With the same budget, this AI-based chatbot is answering questions with a much fast speed and lower cost than a human assistant!

Overall, this chatbot could be helping a lot of things when scaled up:

  • Replace the company internal knowledge base like Confluence or StackOverflow
  • Act as an assistant of your company's customer service team

And the power of such a setup won't stop growing when your users submit more and more knowledge base articles into it.

Deploy it onto your Slack Workspace!

Are you convinced that it's great to setup a bot like this?
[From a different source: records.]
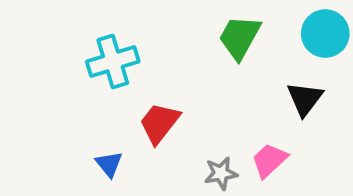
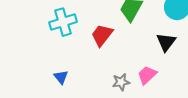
red trapezoid: (159, 123) -> (102, 35), moved

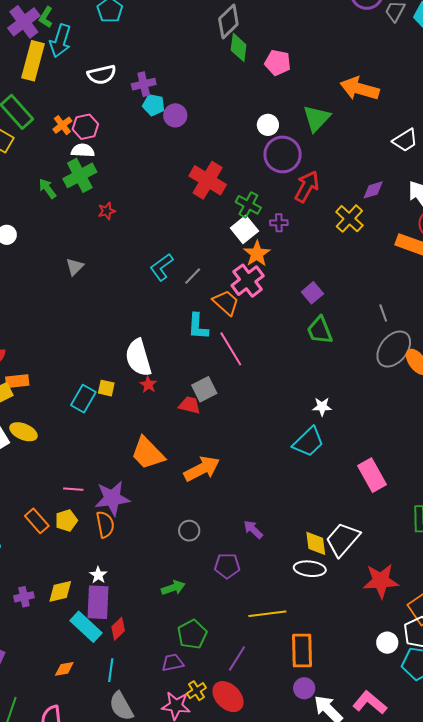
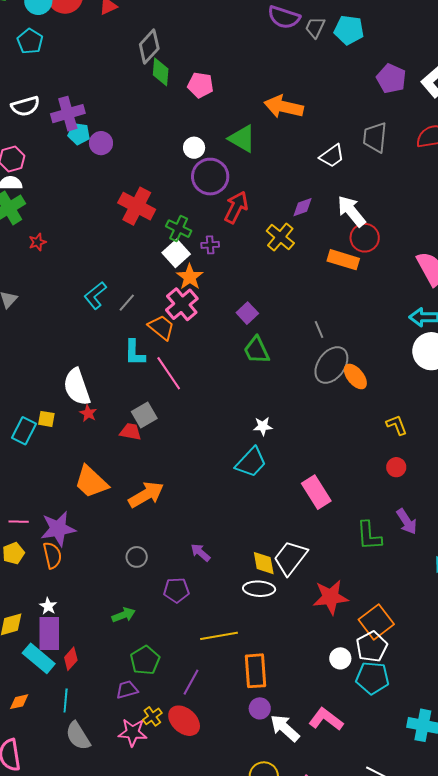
purple cross: (144, 84) -> (68, 114), size x1.4
green triangle: (317, 118) -> (242, 139), turned -40

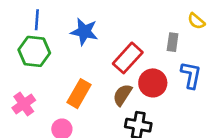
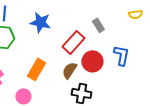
yellow semicircle: (196, 21) -> (135, 14), moved, turned -48
gray rectangle: (173, 42) -> (98, 25), moved, turned -40

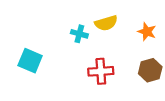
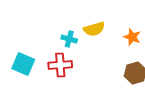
red cross: (101, 71) -> (60, 65), moved

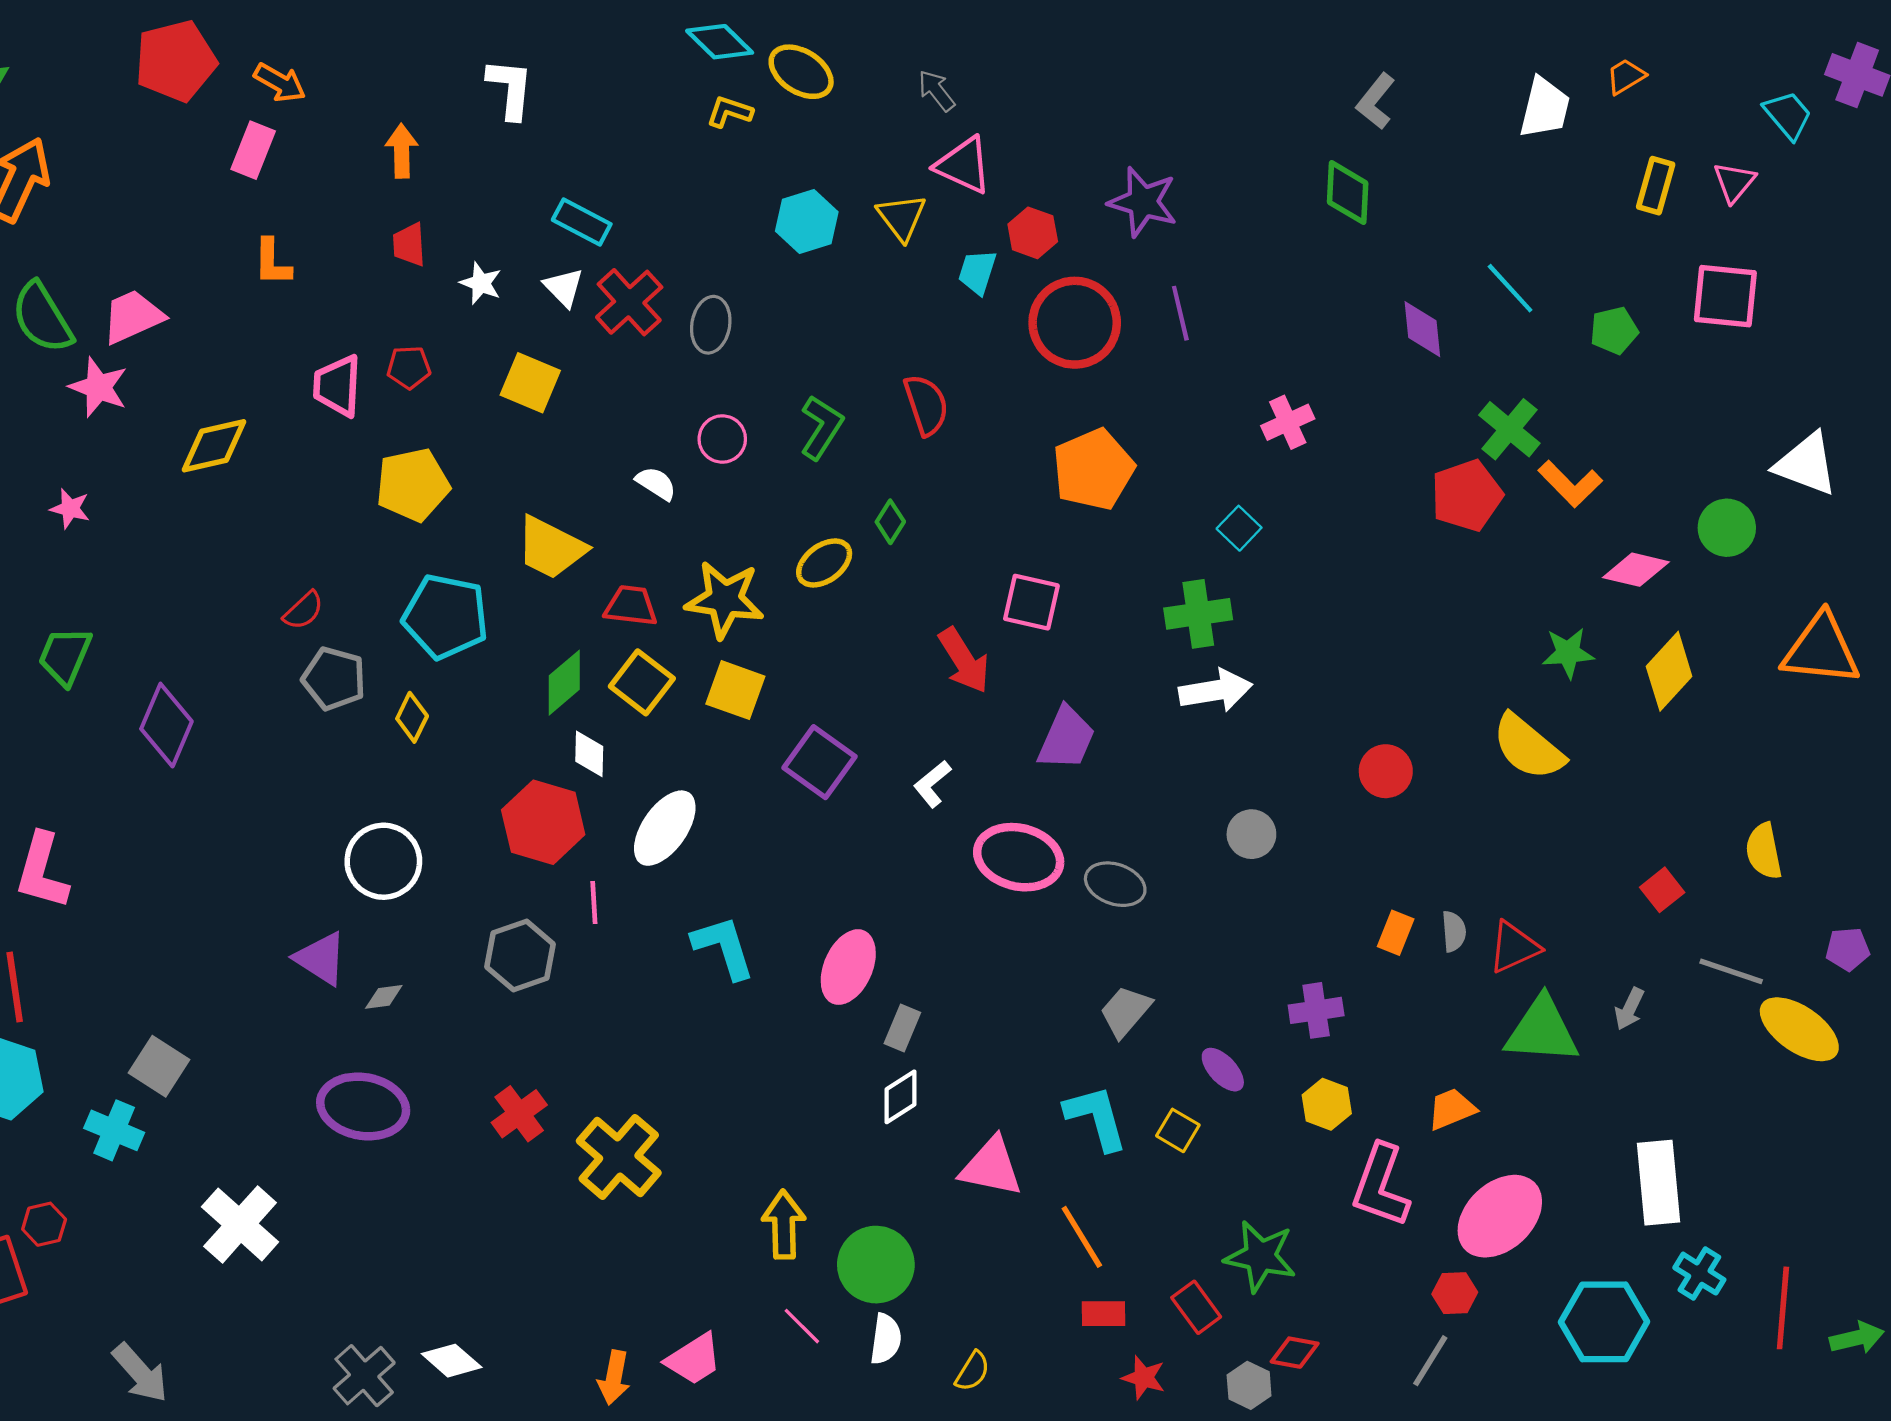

If so, to set up your own ChatGPT-integrated FAQ bot, follow these steps:

  1. Clone the source code from my GitHub repository: https://github.com/gabrielkoo/chatgpt-faq-slack-bot
  2. Prepare your FAQ dataset in CSV format.
  3. Generate the embeddings file locally.
  4. Create your Slack app and install it into your Slack workspace.
  5. Deploy the SAM application using the provided template.
  6. Configure the Lambda Function URL in your Slack App's "Request URL" settings in Event Subscriptions and Slash Commands.

If your FAQ dataset is ready, you can complete the setup in just 30 minutes.

Transform your team's productivity by reducing the time spent on questioning, searching, and answering with this user-trainable ChatGPT-integrated FAQ bot!

P.S. This solution was also shared in an official AWS Event.